'''
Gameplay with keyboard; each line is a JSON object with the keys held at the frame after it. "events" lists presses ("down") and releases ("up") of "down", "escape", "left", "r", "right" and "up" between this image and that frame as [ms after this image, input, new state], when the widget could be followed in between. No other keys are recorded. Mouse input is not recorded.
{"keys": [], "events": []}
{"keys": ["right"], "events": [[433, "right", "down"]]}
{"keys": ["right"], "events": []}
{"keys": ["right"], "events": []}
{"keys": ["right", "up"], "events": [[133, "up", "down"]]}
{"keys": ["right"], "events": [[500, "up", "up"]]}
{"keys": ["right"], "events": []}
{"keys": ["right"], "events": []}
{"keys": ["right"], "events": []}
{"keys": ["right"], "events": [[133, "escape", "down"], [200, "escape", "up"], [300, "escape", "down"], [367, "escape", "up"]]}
'''
Aim of the task -
Transcribe the full listing exactly, omitting nothing.

Response to this task -
Gameplay with keyboard; each line is a JSON object with the keys held at the frame after it. "events" lists presses ("down") and releases ("up") of "down", "escape", "left", "r", "right" and "up" between this image and that frame as [ms after this image, input, new state], when the widget could be followed in between. No other keys are recorded. Mouse input is not recorded.
{"keys": [], "events": []}
{"keys": ["right"], "events": [[433, "right", "down"]]}
{"keys": ["right"], "events": []}
{"keys": ["right"], "events": []}
{"keys": ["right", "up"], "events": [[133, "up", "down"]]}
{"keys": ["right"], "events": [[500, "up", "up"]]}
{"keys": ["right"], "events": []}
{"keys": ["right"], "events": []}
{"keys": ["right"], "events": []}
{"keys": ["right"], "events": [[133, "escape", "down"], [200, "escape", "up"], [300, "escape", "down"], [367, "escape", "up"]]}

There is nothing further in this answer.